Our rural county is kind of rough; six feet apart might become six feet under. Hey, you never know. There was a huge run on gun stores — not that they were short.
And last summer, after a minor dispute with a neighbor, we found a disemboweled rabbit in our driveway. But even that sounds better than slowly choking in a ventilator all on your lonesome.
I was braver in my youth. When 9/11 happened, I stuck around, holing up in my West Village apartment trying not to breathe the bad air.
St. Vincent’s Hospital was two blocks away and I remember watching their extensive emergency preparation for the expected deluge of injured. We should be praying that all the new hospital beds being set up this month will have the same empty future.
Being out of town makes it easier to avoid the virus but doesn’t save you from the news in all its myriad venues. We waffle between anxiety, boredom and panic, enraged by presidential rallies disguised as press briefings, then soothed by the truth and dire but necessary actions from our governor. We are consumed by information in all its forms, graphs, percentages, predictions, still unsure whether to avoid or consume the latest.

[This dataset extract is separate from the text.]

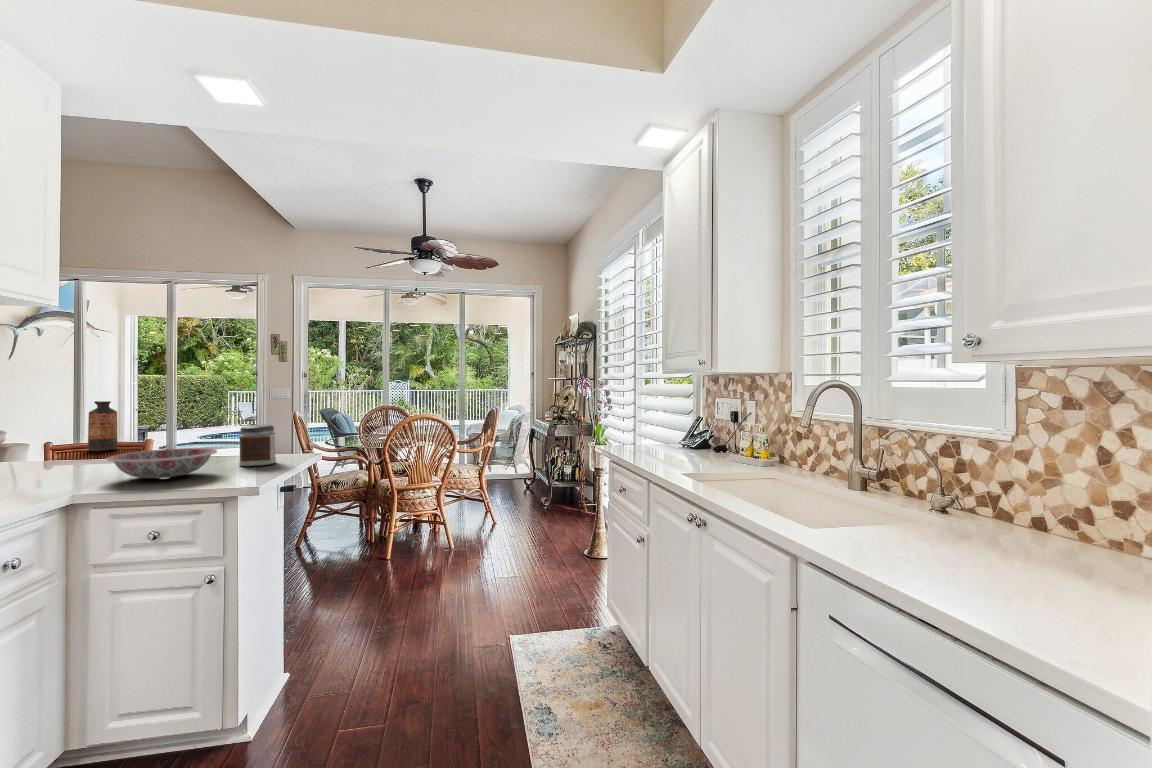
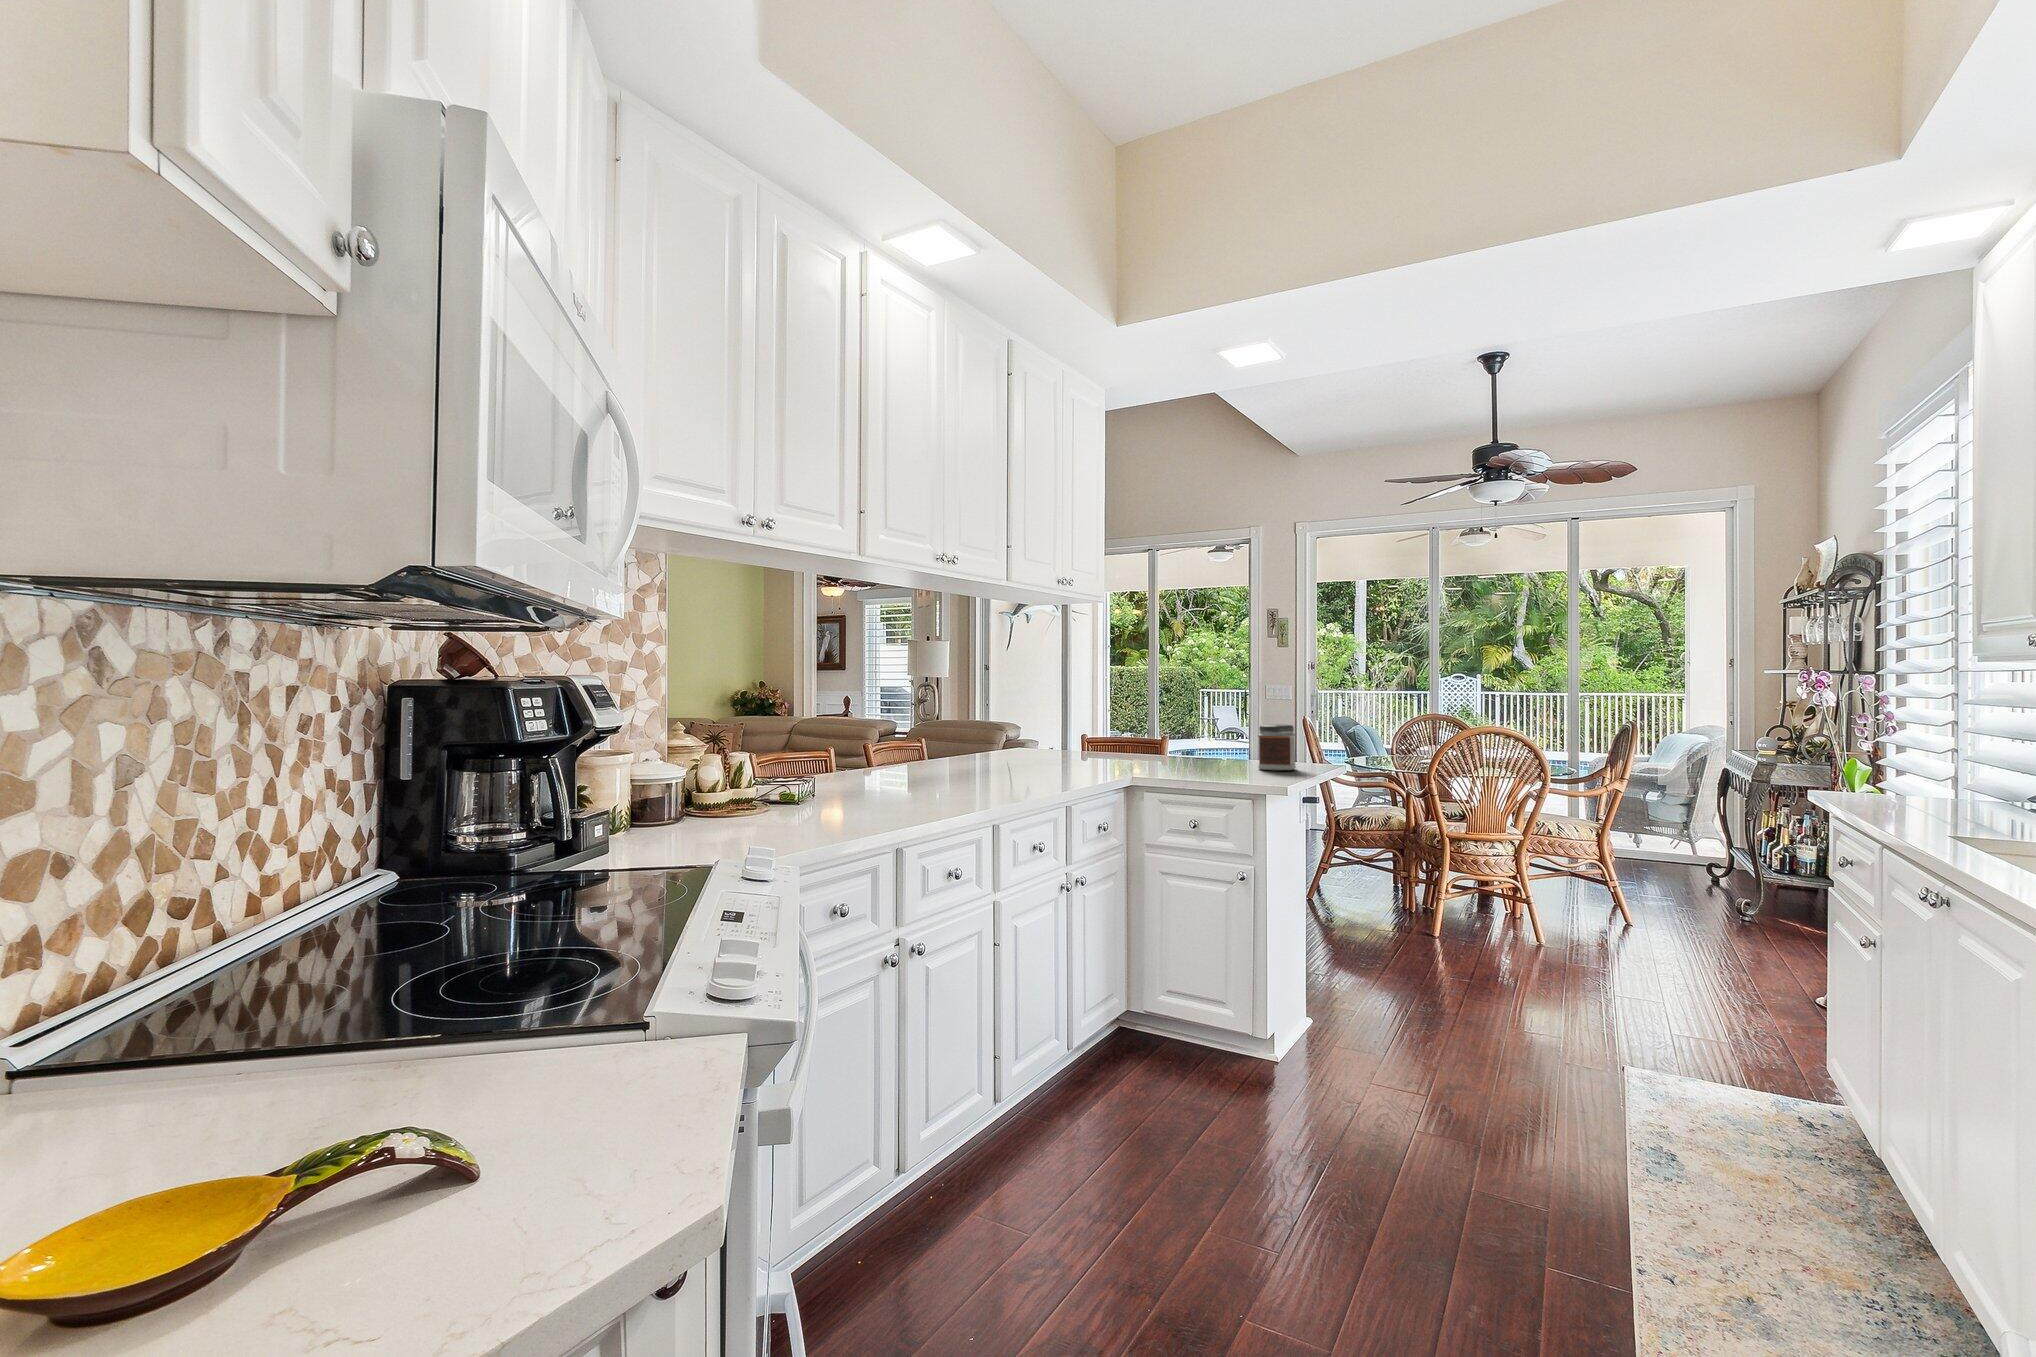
bottle: present [88,401,118,451] -> none [1111,695,1135,747]
ceramic bowl: present [107,448,217,478] -> none [1150,745,1241,772]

Advantages to our self-quarantine are all the old friends we talk to and Zoom with now. We swap tips on safe shopping, disinfecting, the latest video streams and GoFundMes to raise Lee Harvey Oswald from the dead? Just kidding, but we do vent and vent; I do worry about less-sane people.
Still, big questions keep popping up. Like how many days in a row can you wear the same pair of sweatpants? Can I smear my face with sanitizer so I don’t have to worry about touching it with my hands? How do I sanitize our cat?
Darker thoughts invade my consciousness, as well. Stories of people dying alone without their loved ones around are the worst. I have no children and being an uber-healthy soul, I can now easily picture outliving my friends and ensuring my own lonesome departure. Though my spiritual self realizes that death is the ultimate solo project.
Ultimately, I have no super-advice on how to deal with any of this. Events are moving too rapidly to focus on anything except to be clean, calm and kind, and be alone as much as possible. In a more practical mode, I have some delicious hi-test gummy bears that I will be happy to trade for a four-pack of toilet paper. Meet me under the Arch. Any density will do.